Ob Keime, Allergene, Störungen des vegetativen oder hormonellen Systems ("Alterstropfnase") oder psychische Dysbalancen – die Nase kennt nur eine Antwort: sie läuft. In unserem Kulturkreis gibt es bei Laufnasen (angelsächsisch "runny nose") nur eine, gesellschaftlich akzeptierte Option: das Taschentuch. Ihm schrieb Eugen Roth die Therapiehoheit für eine laufende Nase zu: "Der bisher beste Heilversuch besteht aus einem saubern Tuch, zu wechseln un-ununterbrochen, im Lauf von etwa zwei, drei Wochen."

Allerdings sind die hygienischen Umstände eines mehrfach verwendeten Leinentaschentuchs nicht immer besonders appetitlich. Konkurrenz aus der Papierfabik gab es damals noch nicht. Erst Oskar Rosenfelder, Mitinhaber der Vereinigten Papierwerke Nürnberg, ließ im Herbst 1929 für das zuvor patentierte, in Pergamin verpackte Papiertaschentuch das Warenzeichen Tempo eintragen. In diesen 90 Jahren ist Tempo auch im allgemeinen Sprachgebrauch zu einem Synonym für den zellstoffhaltigen Tempobegrenzer laufender Nasen geworden.
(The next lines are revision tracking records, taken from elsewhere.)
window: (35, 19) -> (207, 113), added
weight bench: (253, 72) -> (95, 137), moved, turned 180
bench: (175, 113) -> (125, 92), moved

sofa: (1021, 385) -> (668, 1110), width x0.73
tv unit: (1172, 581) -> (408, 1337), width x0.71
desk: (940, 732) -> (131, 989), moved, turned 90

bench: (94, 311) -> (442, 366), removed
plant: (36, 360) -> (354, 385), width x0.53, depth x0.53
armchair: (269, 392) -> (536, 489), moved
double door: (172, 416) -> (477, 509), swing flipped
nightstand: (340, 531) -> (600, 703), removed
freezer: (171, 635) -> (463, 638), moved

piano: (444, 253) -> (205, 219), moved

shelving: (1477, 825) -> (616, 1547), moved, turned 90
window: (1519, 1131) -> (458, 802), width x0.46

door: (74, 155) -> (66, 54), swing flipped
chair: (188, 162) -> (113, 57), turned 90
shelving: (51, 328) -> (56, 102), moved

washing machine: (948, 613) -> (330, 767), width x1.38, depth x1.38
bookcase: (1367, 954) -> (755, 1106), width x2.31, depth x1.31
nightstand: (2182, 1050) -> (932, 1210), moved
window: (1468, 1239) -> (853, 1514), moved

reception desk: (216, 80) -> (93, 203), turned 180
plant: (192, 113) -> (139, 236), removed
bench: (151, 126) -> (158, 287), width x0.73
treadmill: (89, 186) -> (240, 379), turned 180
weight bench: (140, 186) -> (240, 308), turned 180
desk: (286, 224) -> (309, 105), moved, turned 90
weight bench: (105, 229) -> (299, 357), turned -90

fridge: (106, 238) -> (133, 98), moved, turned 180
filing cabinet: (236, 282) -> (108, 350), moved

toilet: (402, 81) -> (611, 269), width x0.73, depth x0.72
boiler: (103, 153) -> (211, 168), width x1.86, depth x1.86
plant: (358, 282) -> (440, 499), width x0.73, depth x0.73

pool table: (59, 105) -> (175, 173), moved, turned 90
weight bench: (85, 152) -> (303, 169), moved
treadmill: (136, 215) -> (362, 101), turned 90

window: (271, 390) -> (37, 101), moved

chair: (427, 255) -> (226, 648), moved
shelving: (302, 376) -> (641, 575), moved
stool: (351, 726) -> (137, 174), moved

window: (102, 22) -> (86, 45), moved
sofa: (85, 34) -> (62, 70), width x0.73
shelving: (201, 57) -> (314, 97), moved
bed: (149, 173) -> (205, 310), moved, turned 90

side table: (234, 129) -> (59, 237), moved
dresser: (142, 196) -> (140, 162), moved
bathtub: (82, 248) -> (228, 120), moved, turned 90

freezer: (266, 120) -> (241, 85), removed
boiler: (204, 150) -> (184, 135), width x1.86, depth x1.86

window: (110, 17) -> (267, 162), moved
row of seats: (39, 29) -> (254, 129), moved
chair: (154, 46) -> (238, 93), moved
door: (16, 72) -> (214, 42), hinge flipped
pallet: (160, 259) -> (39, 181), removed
Dabei kann das Papiertaschentuch in der ärztlichen Praxis noch deutlich mehr und deshalb habe ich in meinem Sprechzimmer immer eine Großpackung in Griffweite deponiert. Bei Patienten kommt es nämlich gut an, wenn man in der entsprechenden "Rotz-und-Wasser"-Situation, sei sie nun psychisch oder anderweitig verursacht, neben ärztlichem Sachverstand und einfühlsamer Gesprächsführung mit einem Papiertaschentuch in der genialen, originalen und einhändig nutzbaren Z-Faltung aufwarten kann.

Egal ob der Patient Zweihandschnäuzer (55,1 %), Mit-geschlossenem-Mund-Schnäuzer (37,2 %), Einhandschnäuzer (25,9 %), Ein-Nasenloch-Schnäuzer (19,3 %), vorsichtiger Abtupfer (12,2 %) oder gar ein brachialer Schnäuzbohrer (4,1 %) ist, spielt keine Rolle: das Papiertaschentuch wird seinem Auftrag gerecht (GfK 2009, Mehrfachnennungen möglich). Auch als Ersatzkompresse nach einem langen, die Vorräte des Hausbesuchskoffers auffressendem Besuchstag hat mir das eilig gereichte Papiertaschentuch eines Patienten nach einer Blutentnahme, bei Nasenbluten und selbst beim Notverband einer rupturierten Varize so manches Mal aus der Bredouille geholfen. Und nach Gebrauch wird der renommierte, aber nicht mehr verwendbare Helfer problemlos in der Restmülltonne entsorgt – sic transit gloria mundi!